Netizen Indonesia kerap dicap sebagai masyarakat digital yang bebas tanpa ada aturan bahkan menurut Ridwan Rustandi, dosen Fakultas Dakwah dan Komunikasi UIN Bandung ada ungkapan yang menyebut maha benar netizen dengan segala komentarnya. Netizen Indonesia seperti diberikan ruang virtual yang bebas kita gunakan untuk apapun, berekspresi tapi terkadang tidak ada batasan.
Maka inilah pentingnya literasi digital agar menjadi netizen yang berbudaya salah satunya dalam aspek kebangsaan yakni berdemokrasi. Ridwan mengatakan ada istilah yang disebut dengan cyber demokrasi yang menjadi salah satu cara komunikasi politik generasi milenial dan generasi zenial.
“Mereka memiliki aspirasi dibuat dengan cara petisi online, itu sesuatu yang sangat familiar akhir-akhir ini. Itu adalah bagian dari berekspresi generasi muda digital saat ini. Kalau dulu saluran politik harus melalui partai politik, Sekarang tidak seperti itu ada yang menyatakan apatisme generasi milenial itu sangat besar terhadap partai politik tapi ternyata aspirasi tetap disampaikan salah satunya lewat petisi online itu,” ungkap Ridwan saat webinar Gerakan Nasional Literasi Digital 2021 di wilayah Kabupaten Bandung Jawa Barat Selasa (7/9/2021).
Saat berdemokrasi, sebaiknya masyarakat harus kembali ke budaya lokal yang dapat kita terapkan atau adaptasikan dalam konteks kehidupan digital. Diseminasi budaya lewat ruang ruang virtual dapat dilakukuan seperti yang dilakukan generasi penerus Ki dalang Asep Sunandar Sunarya.
Kini generasi kedua dan ketiganya sudah mulai memanfaatkan kanal YouTube untuk mempopulerkan wayang. Bahkan, dalang Yoga Sunandar Sunarya ini juga sudah membuat pagelaran wayang golek virtual. Ada juga orkestra yang mulai membawakan lagu-lagu daerah seperti ‘Ampar-Ampar Pisang’, ‘Manuk Dadali’, dan sebagainya.
“Hal semacam ini yang penting dilakukan oleh generasi milenial yang intim dengan teknologi digital mereka dapat mempromosikan budayanya. Mereka harus bangga dengan budaya sendiri jangan hanya budaya orang lain yang dipopulerkan. Ini juga bagian dari merawat dan melestarikan kebudayaan bangsa,” ujarnya.

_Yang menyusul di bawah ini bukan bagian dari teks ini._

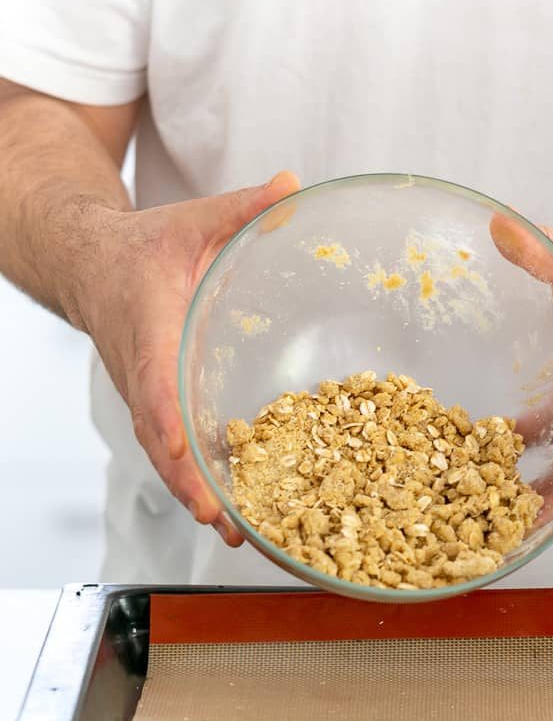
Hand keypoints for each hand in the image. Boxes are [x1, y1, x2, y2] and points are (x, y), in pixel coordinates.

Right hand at [64, 171, 300, 543]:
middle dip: (189, 483)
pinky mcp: (157, 408)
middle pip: (159, 440)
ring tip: (239, 534)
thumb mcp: (190, 223)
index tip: (186, 456)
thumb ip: (241, 209)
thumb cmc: (141, 249)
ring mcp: (147, 398)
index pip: (155, 385)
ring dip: (197, 495)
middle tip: (223, 522)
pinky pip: (175, 450)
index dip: (169, 424)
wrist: (89, 267)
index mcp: (148, 329)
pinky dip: (199, 482)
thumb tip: (294, 186)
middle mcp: (142, 374)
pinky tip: (237, 510)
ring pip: (165, 455)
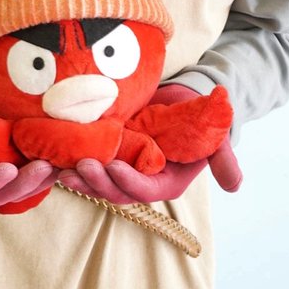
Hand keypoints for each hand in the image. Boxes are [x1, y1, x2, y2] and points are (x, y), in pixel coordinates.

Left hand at [58, 83, 242, 202]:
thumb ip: (223, 158)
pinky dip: (73, 164)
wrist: (181, 97)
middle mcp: (142, 180)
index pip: (146, 190)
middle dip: (98, 182)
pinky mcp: (108, 154)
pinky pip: (89, 165)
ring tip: (61, 170)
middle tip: (80, 167)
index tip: (115, 167)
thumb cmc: (199, 115)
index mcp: (167, 182)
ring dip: (80, 179)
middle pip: (117, 191)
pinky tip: (54, 159)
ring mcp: (122, 168)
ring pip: (98, 182)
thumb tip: (234, 186)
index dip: (130, 182)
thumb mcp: (216, 135)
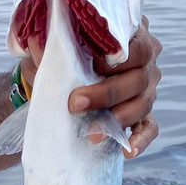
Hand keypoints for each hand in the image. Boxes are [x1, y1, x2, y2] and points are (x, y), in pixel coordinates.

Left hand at [20, 16, 161, 157]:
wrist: (54, 74)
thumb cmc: (58, 52)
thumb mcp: (50, 45)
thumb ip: (48, 44)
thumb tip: (35, 40)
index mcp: (129, 33)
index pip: (135, 45)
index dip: (116, 58)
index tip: (92, 65)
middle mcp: (145, 58)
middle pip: (140, 77)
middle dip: (108, 93)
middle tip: (76, 104)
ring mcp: (146, 86)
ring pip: (144, 103)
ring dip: (118, 119)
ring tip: (92, 133)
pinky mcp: (142, 111)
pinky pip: (149, 127)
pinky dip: (140, 140)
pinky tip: (127, 151)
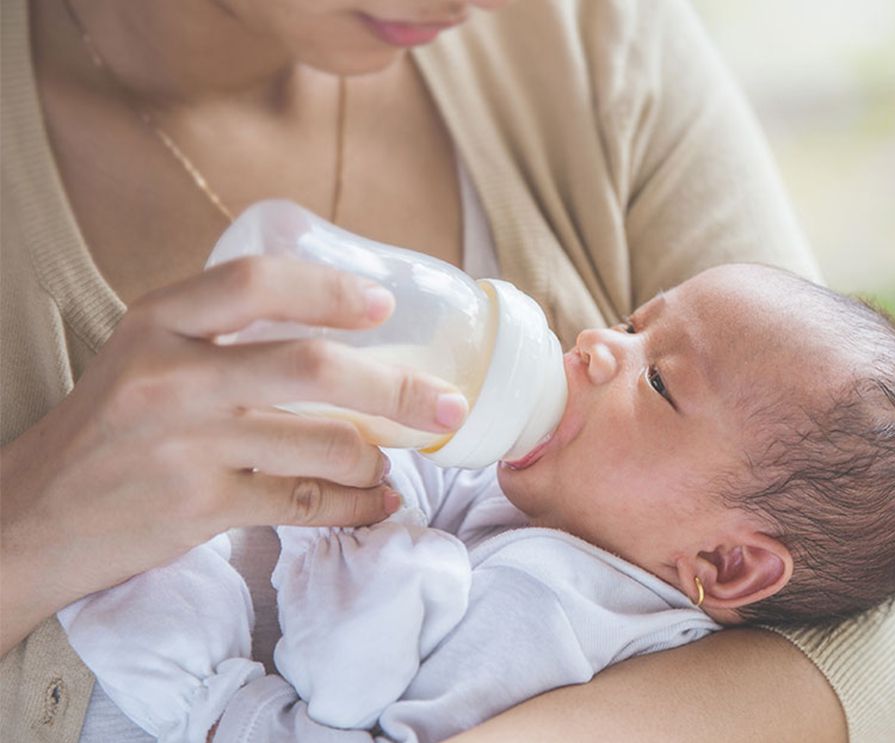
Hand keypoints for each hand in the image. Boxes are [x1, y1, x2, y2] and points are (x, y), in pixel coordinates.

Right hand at [0, 256, 468, 654]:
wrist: (27, 517)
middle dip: (399, 388)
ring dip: (379, 455)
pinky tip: (377, 502)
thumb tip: (342, 330)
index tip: (384, 305)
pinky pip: (306, 503)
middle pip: (312, 368)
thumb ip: (222, 335)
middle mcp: (171, 377)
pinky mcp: (199, 508)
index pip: (256, 282)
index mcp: (158, 322)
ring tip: (397, 459)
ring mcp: (186, 446)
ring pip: (323, 444)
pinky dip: (356, 505)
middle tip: (447, 404)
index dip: (331, 291)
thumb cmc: (107, 429)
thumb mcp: (144, 355)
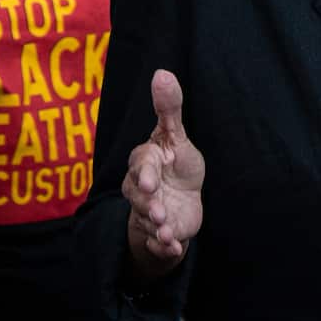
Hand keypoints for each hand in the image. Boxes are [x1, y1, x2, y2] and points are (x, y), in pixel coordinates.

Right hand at [122, 69, 204, 277]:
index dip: (145, 173)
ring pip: (147, 221)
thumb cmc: (175, 163)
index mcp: (145, 162)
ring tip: (167, 231)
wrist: (181, 199)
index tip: (151, 179)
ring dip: (157, 228)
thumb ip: (169, 108)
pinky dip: (165, 248)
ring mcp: (150, 213)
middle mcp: (142, 189)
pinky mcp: (161, 234)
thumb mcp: (175, 135)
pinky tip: (175, 248)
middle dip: (147, 204)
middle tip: (158, 210)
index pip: (141, 165)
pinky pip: (158, 244)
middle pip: (139, 197)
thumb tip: (161, 72)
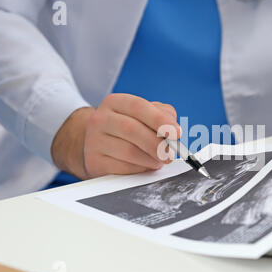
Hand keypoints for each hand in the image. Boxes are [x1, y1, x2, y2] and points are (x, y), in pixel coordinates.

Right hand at [51, 94, 180, 178]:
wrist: (97, 144)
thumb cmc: (128, 128)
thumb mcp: (144, 115)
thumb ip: (163, 116)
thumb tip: (175, 130)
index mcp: (115, 102)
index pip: (138, 106)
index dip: (159, 120)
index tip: (177, 133)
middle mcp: (100, 118)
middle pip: (131, 129)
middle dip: (156, 144)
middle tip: (170, 154)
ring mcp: (94, 140)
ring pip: (128, 151)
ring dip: (150, 159)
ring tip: (159, 161)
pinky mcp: (94, 162)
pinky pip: (122, 168)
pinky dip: (140, 169)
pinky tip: (144, 166)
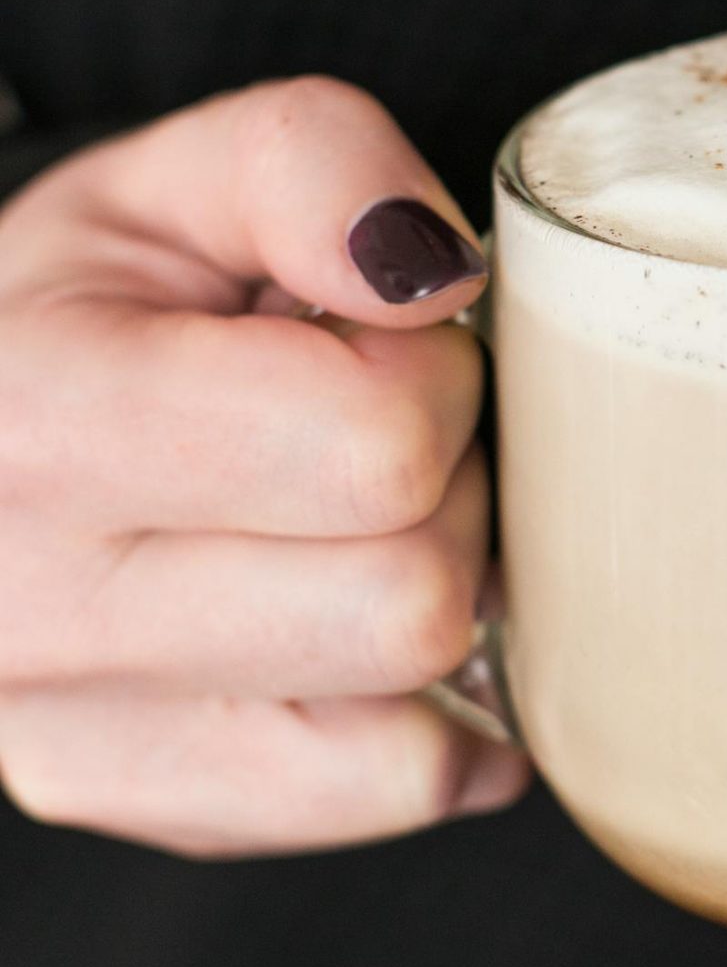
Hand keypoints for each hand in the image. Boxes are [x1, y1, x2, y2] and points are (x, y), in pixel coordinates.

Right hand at [0, 79, 527, 852]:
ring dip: (433, 591)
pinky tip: (359, 616)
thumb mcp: (180, 179)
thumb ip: (313, 167)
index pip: (372, 448)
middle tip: (377, 432)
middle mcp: (36, 606)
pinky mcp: (146, 799)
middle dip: (444, 490)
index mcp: (41, 420)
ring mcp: (82, 730)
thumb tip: (432, 276)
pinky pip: (394, 786)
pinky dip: (425, 705)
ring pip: (414, 701)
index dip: (429, 377)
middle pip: (412, 596)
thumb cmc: (89, 301)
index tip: (378, 344)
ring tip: (354, 517)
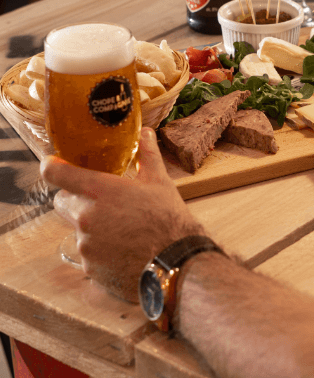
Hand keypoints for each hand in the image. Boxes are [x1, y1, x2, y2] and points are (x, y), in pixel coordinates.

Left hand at [40, 127, 201, 301]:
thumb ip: (147, 154)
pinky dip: (100, 249)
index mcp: (99, 191)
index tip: (53, 163)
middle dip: (76, 199)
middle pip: (62, 203)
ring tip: (120, 227)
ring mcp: (86, 245)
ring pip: (77, 229)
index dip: (51, 166)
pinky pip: (88, 253)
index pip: (56, 174)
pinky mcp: (90, 268)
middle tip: (101, 199)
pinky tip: (123, 248)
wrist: (175, 262)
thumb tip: (145, 132)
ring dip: (91, 226)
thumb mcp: (159, 181)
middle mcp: (85, 218)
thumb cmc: (168, 218)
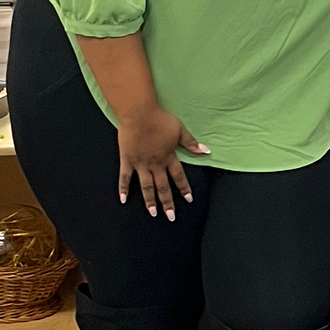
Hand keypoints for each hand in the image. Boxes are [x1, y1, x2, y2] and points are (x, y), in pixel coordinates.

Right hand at [116, 104, 208, 220]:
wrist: (139, 113)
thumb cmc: (159, 119)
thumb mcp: (179, 130)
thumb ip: (191, 143)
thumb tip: (205, 151)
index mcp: (168, 157)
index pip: (178, 177)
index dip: (184, 188)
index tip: (189, 199)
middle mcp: (155, 164)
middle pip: (163, 186)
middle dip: (168, 202)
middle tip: (171, 216)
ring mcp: (140, 164)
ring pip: (146, 186)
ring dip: (150, 201)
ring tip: (153, 213)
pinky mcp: (127, 160)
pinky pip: (125, 177)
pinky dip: (123, 189)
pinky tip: (123, 199)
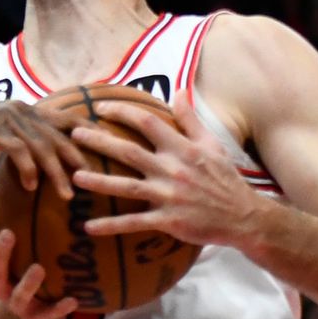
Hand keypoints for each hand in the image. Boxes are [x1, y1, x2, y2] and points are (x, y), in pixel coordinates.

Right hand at [0, 102, 86, 199]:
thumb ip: (19, 139)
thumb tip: (38, 159)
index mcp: (25, 109)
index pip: (65, 118)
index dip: (88, 130)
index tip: (108, 145)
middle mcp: (20, 110)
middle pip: (59, 135)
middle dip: (79, 158)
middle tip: (94, 180)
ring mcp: (6, 119)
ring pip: (42, 146)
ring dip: (56, 173)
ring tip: (67, 194)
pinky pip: (17, 151)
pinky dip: (27, 170)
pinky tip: (31, 188)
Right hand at [0, 197, 78, 318]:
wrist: (33, 314)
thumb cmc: (22, 270)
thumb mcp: (13, 248)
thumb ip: (11, 222)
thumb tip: (17, 175)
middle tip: (10, 234)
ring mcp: (17, 304)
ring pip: (17, 295)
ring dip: (28, 282)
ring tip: (39, 268)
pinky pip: (48, 316)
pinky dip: (59, 309)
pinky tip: (73, 300)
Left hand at [69, 95, 261, 247]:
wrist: (243, 216)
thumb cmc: (225, 179)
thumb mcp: (213, 144)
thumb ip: (191, 119)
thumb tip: (178, 91)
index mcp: (182, 149)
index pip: (148, 123)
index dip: (123, 112)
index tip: (101, 107)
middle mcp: (172, 169)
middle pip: (129, 152)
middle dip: (100, 141)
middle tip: (74, 135)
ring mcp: (169, 196)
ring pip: (126, 187)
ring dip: (99, 183)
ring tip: (75, 178)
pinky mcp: (168, 221)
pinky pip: (134, 223)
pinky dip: (111, 225)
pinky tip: (88, 227)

Ridwan pun mengeluarkan paribasa Sunda yang sangat filosofis dan cocok untuk dilakukan di era digital. ‘Jati kasilih ku junti’ artinya jangan sampai kita dikalahkan oleh orang lain, banyak orang bule yang kini senang memakai identitas budaya Indonesia. Ada yang pakai batik ikat, kebaya, baju adat bali dan lainnya.
Ridwan menegaskan, jangan sampai kita masuk kategori orang yang jati kasilih ku junti, orang lain bangga terhadap budaya kita. Peribahasa lainnya, ‘langkah adean ku kuda beureum’ yaitu bangga dengan produk orang lain dan lupa dengan produk kita sendiri. Sangat pas ditujukan untuk para netizen Indonesia yang masih jarang mempopulerkan kebudayaan di ruang digital.
Webinar juga menghadirkan pembicara Laura Ajawaila (Psikolog Klinis Dewasa), Arya Shani Pradana (Founder Tekape Workspace), Aidil Wicaksono (entrepreneur, podcaster), dan Clarissa Purba sebagai Key Opinion Leader.